Longe do pai, que garante que só soube da existência do vídeo horas depois de estar publicado, para lá da porta fechada do quarto, Luísa vai mostrando fotografias das duas irmãs paternas, da namorada do pai e da filha dela, de 19 anos, com quem também vive agora; de um casamento a que foram, de dias de surf, em Carcavelos e no Guincho. Também não esconde o sentimento que continua a uni-la à mãe: “Tenho muitas saudades dela, eu amo a minha mãe. Mas há coisas que não se fazem e que não são justas, a minha mãe trocou-me por um homem que conhece há dois anos e eu estou destruída por dentro, perdi aquilo a que chamava família. Doeu-me muito chegar a este ponto, mas acho que também estou no meu direito de ser feliz”.
Tem 15 anos, completa 16 em março. O discurso é consonante com a idade (como quando diz que tem a vida destruída e nunca poderá ser neurocirurgiã porque desde outubro não pode ir à escola), mas também envereda por assuntos que lhe deveriam estar vedados e que dizem respeito a um outro processo judicial, referente ao acordo de divórcio dos pais, e a que tanto Marta R. como o seu irmão Tomás R., tio de Luísa, fazem referência — ela na conversa com o Observador, ele no vídeo de 21 minutos que, no passado dia 16 de dezembro, publicou no YouTube, em resposta à sobrinha e que até agora não chegou às 400 visualizações.

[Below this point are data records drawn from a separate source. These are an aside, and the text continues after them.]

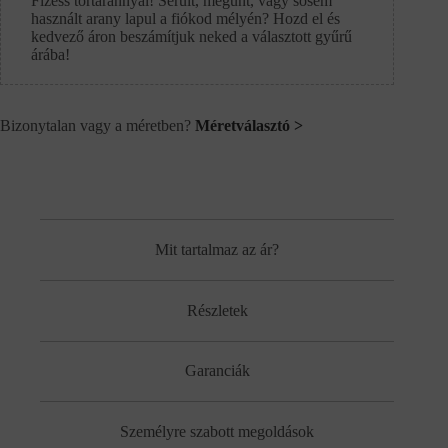
Fizess törtarannyal! Sérült, megunt, vagy sosem
használt arany lapul a fiókod mélyén? Hozd el és
kedvező áron beszámítjuk neked a választott gyűrű
árába!
Bizonytalan vagy a méretben?
Méretválasztó >
Mit tartalmaz az ár?
Részletek
Garanciák
Személyre szabott megoldások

Enquanto o processo não se resolve e continua sem poder ir à escola, sempre com o objetivo de entrar em Medicina em mente, Luísa, que em Espanha, revelou a mãe ao Observador, tinha uma média de 8 em 10, vai fazendo a sua própria rotina de estudo, com os manuais que entretanto teve de tirar na mochila mas que se recusa a fechar: “Acordo às 8h00, tomo duche e vou para a secretária. Os meus colegas dizem-me o que estamos a dar e eu vou estudando sozinha”.
De acordo com a psicóloga clínica que a consultou já a meio do mês de dezembro, não chega: ao estar impedida de estudar, Luísa está numa situação de perigo, defende a especialista nas conclusões do relatório: “A jovem encontra-se gravemente lesada por esta falta de entendimento parental, cujos objetivos deverão ir ao encontro das suas reais necessidades e não dos demais argumentos ou interesses dos pais”.
Também segundo a psicóloga, Luísa deverá, como aliás prevê a lei, ser ouvida no processo que lhe diz respeito: “A sua idade, a sua maturidade, boas capacidades cognitivas, autonomia, as suas motivações, desejos e angústias, que facilmente transmite através da sua narrativa bem estruturada, deverão ser, nesta fase, fator determinante na resolução deste conflito parental”.